───── RECORDS SUPPLIED ─────

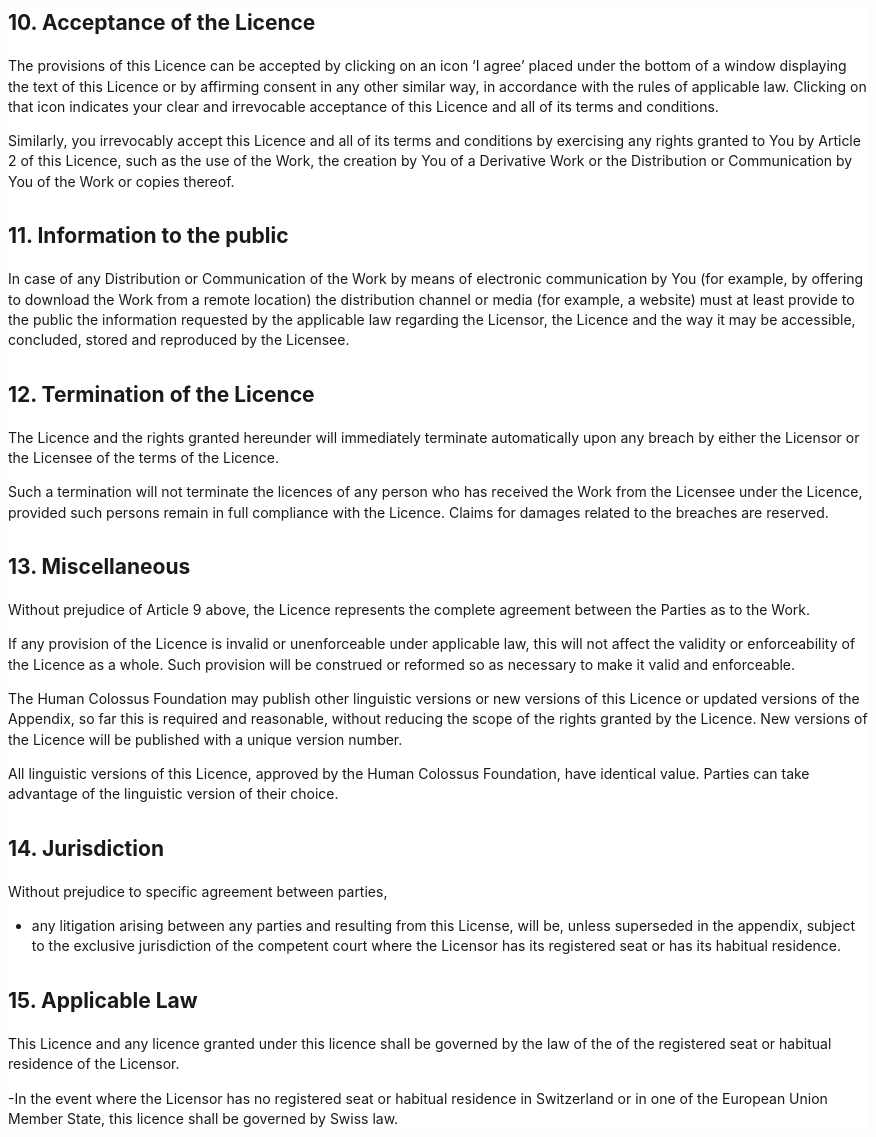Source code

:## 10. Acceptance of the Licence
The provisions of this Licence can be accepted by clicking on an icon ‘I agree’ placed under the bottom of a window displaying the text of this Licence or by affirming consent in any other similar way, in accordance with the rules of applicable law. Clicking on that icon indicates your clear and irrevocable acceptance of this Licence and all of its terms and conditions.

Similarly, you irrevocably accept this Licence and all of its terms and conditions by exercising any rights granted to You by Article 2 of this Licence, such as the use of the Work, the creation by You of a Derivative Work or the Distribution or Communication by You of the Work or copies thereof.

## 11. Information to the public
In case of any Distribution or Communication of the Work by means of electronic communication by You (for example, by offering to download the Work from a remote location) the distribution channel or media (for example, a website) must at least provide to the public the information requested by the applicable law regarding the Licensor, the Licence and the way it may be accessible, concluded, stored and reproduced by the Licensee.

## 12. Termination of the Licence
The Licence and the rights granted hereunder will immediately terminate automatically upon any breach by either the Licensor or the Licensee of the terms of the Licence.

Such a termination will not terminate the licences of any person who has received the Work from the Licensee under the Licence, provided such persons remain in full compliance with the Licence.
Claims for damages related to the breaches are reserved.

## 13. Miscellaneous
Without prejudice of Article 9 above, the Licence represents the complete agreement between the Parties as to the Work.

If any provision of the Licence is invalid or unenforceable under applicable law, this will not affect the validity or enforceability of the Licence as a whole. Such provision will be construed or reformed so as necessary to make it valid and enforceable.

The Human Colossus Foundation may publish other linguistic versions or new versions of this Licence or updated versions of the Appendix, so far this is required and reasonable, without reducing the scope of the rights granted by the Licence. New versions of the Licence will be published with a unique version number.

All linguistic versions of this Licence, approved by the Human Colossus Foundation, have identical value. Parties can take advantage of the linguistic version of their choice.

## 14. Jurisdiction
Without prejudice to specific agreement between parties,

- any litigation arising between any parties and resulting from  this License, will be, unless superseded in the appendix, subject to the exclusive jurisdiction of the competent court where the Licensor has its registered seat or has its habitual residence.

## 15. Applicable Law
This Licence and any licence granted under this licence shall be governed by the law of the of the registered seat or habitual residence of the Licensor.

-In the event where the Licensor has no registered seat or habitual residence in Switzerland or in one of the European Union Member State, this licence shall be governed by Swiss law.
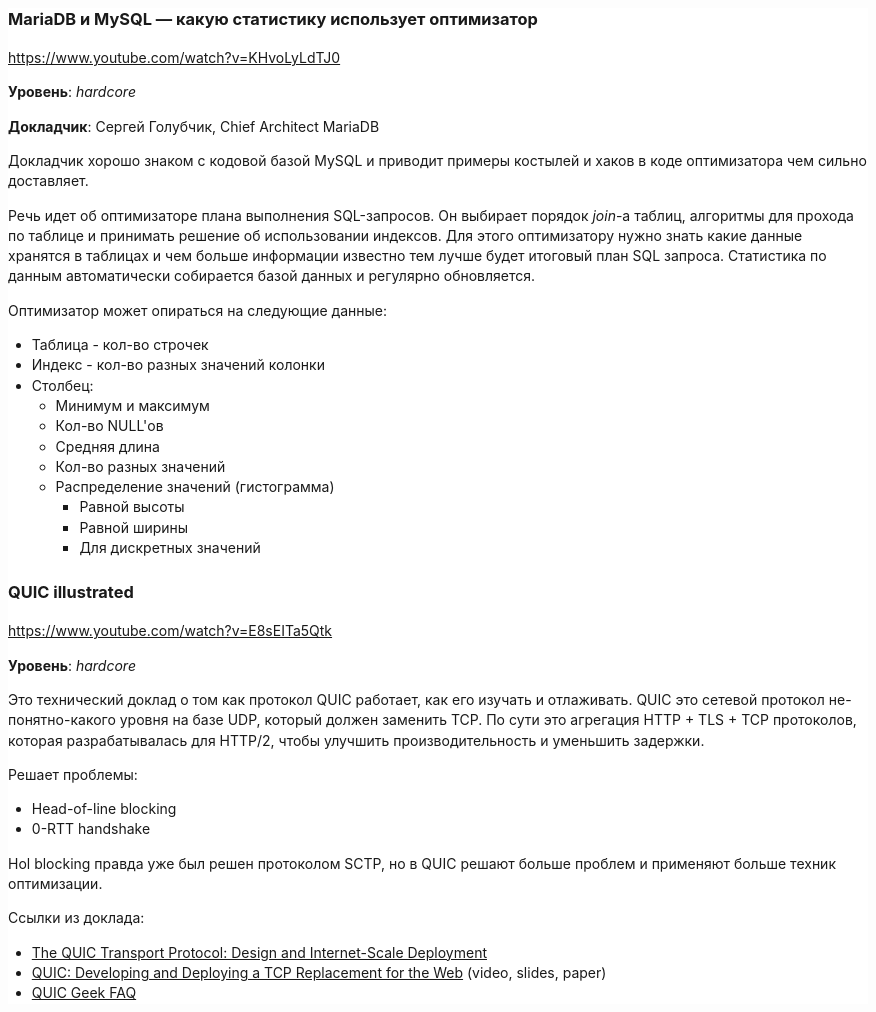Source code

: 
### MariaDB и MySQL — какую статистику использует оптимизатор
<https://www.youtube.com/watch?v=KHvoLyLdTJ0>

**Уровень**: _hardcore_

**Докладчик**: Сергей Голубчик, Chief Architect MariaDB

Докладчик хорошо знаком с кодовой базой MySQL и приводит примеры
костылей и хаков в коде оптимизатора чем сильно доставляет.

Речь идет об оптимизаторе плана выполнения SQL-запросов. Он выбирает
порядок *join*-а таблиц, алгоритмы для прохода по таблице и принимать
решение об использовании индексов. Для этого оптимизатору нужно знать
какие данные хранятся в таблицах и чем больше информации известно тем
лучше будет итоговый план SQL запроса. Статистика по данным
автоматически собирается базой данных и регулярно обновляется.

Оптимизатор может опираться на следующие данные:
- Таблица - кол-во строчек
- Индекс - кол-во разных значений колонки
- Столбец:
    - Минимум и максимум
    - Кол-во NULL'ов
    - Средняя длина
    - Кол-во разных значений
    - Распределение значений (гистограмма)
        - Равной высоты
        - Равной ширины
        - Для дискретных значений


### QUIC illustrated
<https://www.youtube.com/watch?v=E8sEITa5Qtk>

**Уровень**: _hardcore_

Это технический доклад о том как протокол QUIC работает, как его изучать
и отлаживать. QUIC это сетевой протокол не-понятно-какого уровня на базе
UDP, который должен заменить TCP. По сути это агрегация HTTP + TLS + TCP
протоколов, которая разрабатывалась для HTTP/2, чтобы улучшить
производительность и уменьшить задержки.

Решает проблемы:
- Head-of-line blocking
- 0-RTT handshake

Hol blocking правда уже был решен протоколом SCTP, но в QUIC решают
больше проблем и применяют больше техник оптимизации.

Ссылки из доклада:
- [The QUIC Transport Protocol: Design and Internet-Scale Deployment](https://static.googleusercontent.com/media/research.google.com/en//pubs/archive/46403.pdf)
- [QUIC: Developing and Deploying a TCP Replacement for the Web](https://netdevconf.info/0x12/session.html?quic-developing-and-deploying-a-tcp-replacement-for-the-web) (video, slides, paper)
- [QUIC Geek FAQ](https://docs.google.com/document/d/1lmL9EF6qKrk7gbazY8bIdvq3Pno2Xj_l_YShP40GLQE/edit)
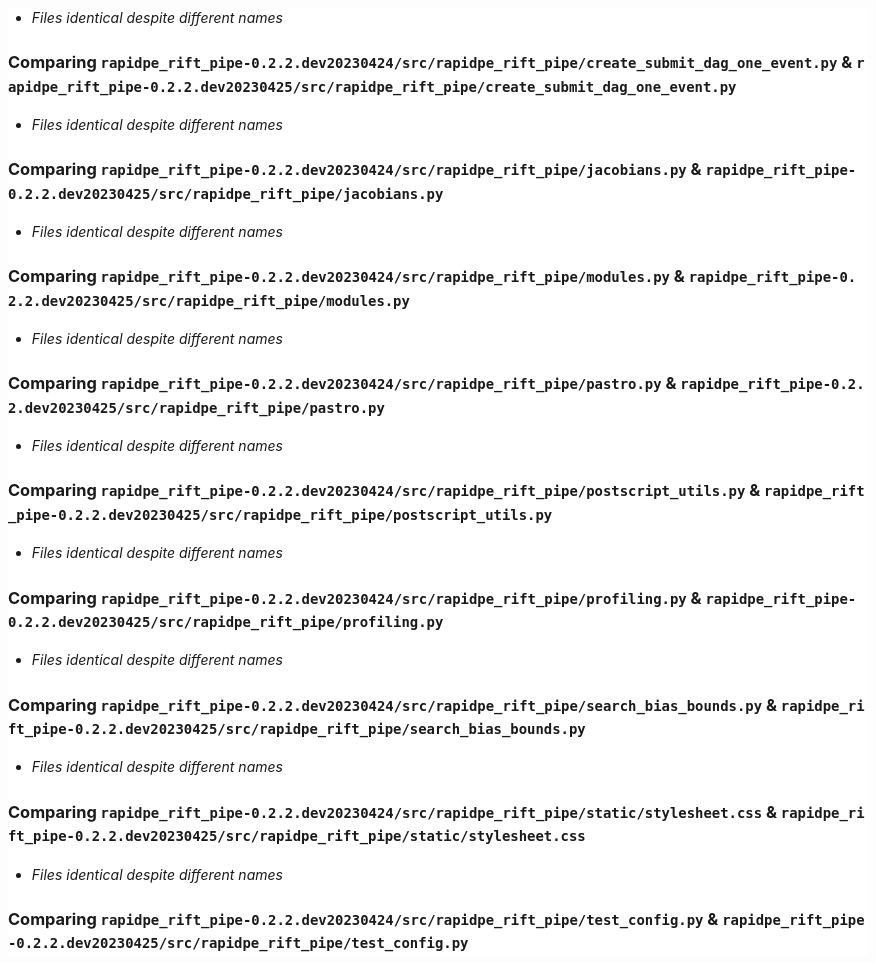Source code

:  * *Files identical despite different names*

### Comparing `rapidpe_rift_pipe-0.2.2.dev20230424/src/rapidpe_rift_pipe/create_submit_dag_one_event.py` & `rapidpe_rift_pipe-0.2.2.dev20230425/src/rapidpe_rift_pipe/create_submit_dag_one_event.py`

 * *Files identical despite different names*

### Comparing `rapidpe_rift_pipe-0.2.2.dev20230424/src/rapidpe_rift_pipe/jacobians.py` & `rapidpe_rift_pipe-0.2.2.dev20230425/src/rapidpe_rift_pipe/jacobians.py`

 * *Files identical despite different names*

### Comparing `rapidpe_rift_pipe-0.2.2.dev20230424/src/rapidpe_rift_pipe/modules.py` & `rapidpe_rift_pipe-0.2.2.dev20230425/src/rapidpe_rift_pipe/modules.py`

 * *Files identical despite different names*

### Comparing `rapidpe_rift_pipe-0.2.2.dev20230424/src/rapidpe_rift_pipe/pastro.py` & `rapidpe_rift_pipe-0.2.2.dev20230425/src/rapidpe_rift_pipe/pastro.py`

 * *Files identical despite different names*

### Comparing `rapidpe_rift_pipe-0.2.2.dev20230424/src/rapidpe_rift_pipe/postscript_utils.py` & `rapidpe_rift_pipe-0.2.2.dev20230425/src/rapidpe_rift_pipe/postscript_utils.py`

 * *Files identical despite different names*

### Comparing `rapidpe_rift_pipe-0.2.2.dev20230424/src/rapidpe_rift_pipe/profiling.py` & `rapidpe_rift_pipe-0.2.2.dev20230425/src/rapidpe_rift_pipe/profiling.py`

 * *Files identical despite different names*

### Comparing `rapidpe_rift_pipe-0.2.2.dev20230424/src/rapidpe_rift_pipe/search_bias_bounds.py` & `rapidpe_rift_pipe-0.2.2.dev20230425/src/rapidpe_rift_pipe/search_bias_bounds.py`

 * *Files identical despite different names*

### Comparing `rapidpe_rift_pipe-0.2.2.dev20230424/src/rapidpe_rift_pipe/static/stylesheet.css` & `rapidpe_rift_pipe-0.2.2.dev20230425/src/rapidpe_rift_pipe/static/stylesheet.css`

 * *Files identical despite different names*

### Comparing `rapidpe_rift_pipe-0.2.2.dev20230424/src/rapidpe_rift_pipe/test_config.py` & `rapidpe_rift_pipe-0.2.2.dev20230425/src/rapidpe_rift_pipe/test_config.py`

─────

## DIRECTIONS
Set down every line above exactly, pictures excluded.

## EXERCISE SOLUTION
Source code

:## 10. Acceptance of the Licence
The provisions of this Licence can be accepted by clicking on an icon ‘I agree’ placed under the bottom of a window displaying the text of this Licence or by affirming consent in any other similar way, in accordance with the rules of applicable law. Clicking on that icon indicates your clear and irrevocable acceptance of this Licence and all of its terms and conditions.

Similarly, you irrevocably accept this Licence and all of its terms and conditions by exercising any rights granted to You by Article 2 of this Licence, such as the use of the Work, the creation by You of a Derivative Work or the Distribution or Communication by You of the Work or copies thereof.

## 11. Information to the public
In case of any Distribution or Communication of the Work by means of electronic communication by You (for example, by offering to download the Work from a remote location) the distribution channel or media (for example, a website) must at least provide to the public the information requested by the applicable law regarding the Licensor, the Licence and the way it may be accessible, concluded, stored and reproduced by the Licensee.

## 12. Termination of the Licence
The Licence and the rights granted hereunder will immediately terminate automatically upon any breach by either the Licensor or the Licensee of the terms of the Licence.

Such a termination will not terminate the licences of any person who has received the Work from the Licensee under the Licence, provided such persons remain in full compliance with the Licence.
Claims for damages related to the breaches are reserved.

## 13. Miscellaneous
Without prejudice of Article 9 above, the Licence represents the complete agreement between the Parties as to the Work.

If any provision of the Licence is invalid or unenforceable under applicable law, this will not affect the validity or enforceability of the Licence as a whole. Such provision will be construed or reformed so as necessary to make it valid and enforceable.

The Human Colossus Foundation may publish other linguistic versions or new versions of this Licence or updated versions of the Appendix, so far this is required and reasonable, without reducing the scope of the rights granted by the Licence. New versions of the Licence will be published with a unique version number.

All linguistic versions of this Licence, approved by the Human Colossus Foundation, have identical value. Parties can take advantage of the linguistic version of their choice.

## 14. Jurisdiction
Without prejudice to specific agreement between parties,

- any litigation arising between any parties and resulting from  this License, will be, unless superseded in the appendix, subject to the exclusive jurisdiction of the competent court where the Licensor has its registered seat or has its habitual residence.

## 15. Applicable Law
This Licence and any licence granted under this licence shall be governed by the law of the of the registered seat or habitual residence of the Licensor.

-In the event where the Licensor has no registered seat or habitual residence in Switzerland or in one of the European Union Member State, this licence shall be governed by Swiss law.
Source code

: 
### MariaDB и MySQL — какую статистику использует оптимизатор
<https://www.youtube.com/watch?v=KHvoLyLdTJ0>

**Уровень**: _hardcore_

**Докладчик**: Сергей Голубчик, Chief Architect MariaDB

Докладчик хорошо знаком с кодовой базой MySQL и приводит примеры
костылей и хаков в коде оптимизатора чем сильно доставляет.

Речь идет об оптимизаторе плана выполнения SQL-запросов. Он выбирает
порядок *join*-а таблиц, алгоритмы для прохода по таблице и принимать
решение об использовании индексов. Для этого оптимизатору нужно знать
какие данные хранятся в таблицах и чем больше информации известно тем
лучше будет итоговый план SQL запроса. Статистика по данным
автоматически собирается базой данных и регулярно обновляется.

Оптимизатор может опираться на следующие данные:
- Таблица - кол-во строчек
- Индекс - кол-во разных значений колонки
- Столбец:
    - Минимум и максимум
    - Кол-во NULL'ов
    - Средняя длина
    - Кол-во разных значений
    - Распределение значений (гистограмма)
        - Равной высоты
        - Равной ширины
        - Для дискретных значений


### QUIC illustrated
<https://www.youtube.com/watch?v=E8sEITa5Qtk>

**Уровень**: _hardcore_

Это технический доклад о том как протокол QUIC работает, как его изучать
и отлаживать. QUIC это сетевой протокол не-понятно-какого уровня на базе
UDP, который должен заменить TCP. По сути это агрегация HTTP + TLS + TCP
протоколов, которая разрабатывалась для HTTP/2, чтобы улучшить
производительность и уменьшить задержки.

Решает проблемы:
- Head-of-line blocking
- 0-RTT handshake

Hol blocking правда уже был решен протоколом SCTP, но в QUIC решают
больше проблем и применяют больше техник оптимизации.

Ссылки из доклада:
- [The QUIC Transport Protocol: Design and Internet-Scale Deployment](https://static.googleusercontent.com/media/research.google.com/en//pubs/archive/46403.pdf)
- [QUIC: Developing and Deploying a TCP Replacement for the Web](https://netdevconf.info/0x12/session.html?quic-developing-and-deploying-a-tcp-replacement-for-the-web) (video, slides, paper)
- [QUIC Geek FAQ](https://docs.google.com/document/d/1lmL9EF6qKrk7gbazY8bIdvq3Pno2Xj_l_YShP40GLQE/edit)
Source code

:  * *Files identical despite different names*

### Comparing `rapidpe_rift_pipe-0.2.2.dev20230424/src/rapidpe_rift_pipe/create_submit_dag_one_event.py` & `rapidpe_rift_pipe-0.2.2.dev20230425/src/rapidpe_rift_pipe/create_submit_dag_one_event.py`

 * *Files identical despite different names*

### Comparing `rapidpe_rift_pipe-0.2.2.dev20230424/src/rapidpe_rift_pipe/jacobians.py` & `rapidpe_rift_pipe-0.2.2.dev20230425/src/rapidpe_rift_pipe/jacobians.py`

 * *Files identical despite different names*

### Comparing `rapidpe_rift_pipe-0.2.2.dev20230424/src/rapidpe_rift_pipe/modules.py` & `rapidpe_rift_pipe-0.2.2.dev20230425/src/rapidpe_rift_pipe/modules.py`

 * *Files identical despite different names*

### Comparing `rapidpe_rift_pipe-0.2.2.dev20230424/src/rapidpe_rift_pipe/pastro.py` & `rapidpe_rift_pipe-0.2.2.dev20230425/src/rapidpe_rift_pipe/pastro.py`

 * *Files identical despite different names*

### Comparing `rapidpe_rift_pipe-0.2.2.dev20230424/src/rapidpe_rift_pipe/postscript_utils.py` & `rapidpe_rift_pipe-0.2.2.dev20230425/src/rapidpe_rift_pipe/postscript_utils.py`

 * *Files identical despite different names*

### Comparing `rapidpe_rift_pipe-0.2.2.dev20230424/src/rapidpe_rift_pipe/profiling.py` & `rapidpe_rift_pipe-0.2.2.dev20230425/src/rapidpe_rift_pipe/profiling.py`

 * *Files identical despite different names*

### Comparing `rapidpe_rift_pipe-0.2.2.dev20230424/src/rapidpe_rift_pipe/search_bias_bounds.py` & `rapidpe_rift_pipe-0.2.2.dev20230425/src/rapidpe_rift_pipe/search_bias_bounds.py`

 * *Files identical despite different names*

### Comparing `rapidpe_rift_pipe-0.2.2.dev20230424/src/rapidpe_rift_pipe/static/stylesheet.css` & `rapidpe_rift_pipe-0.2.2.dev20230425/src/rapidpe_rift_pipe/static/stylesheet.css`

 * *Files identical despite different names*

### Comparing `rapidpe_rift_pipe-0.2.2.dev20230424/src/rapidpe_rift_pipe/test_config.py` & `rapidpe_rift_pipe-0.2.2.dev20230425/src/rapidpe_rift_pipe/test_config.py`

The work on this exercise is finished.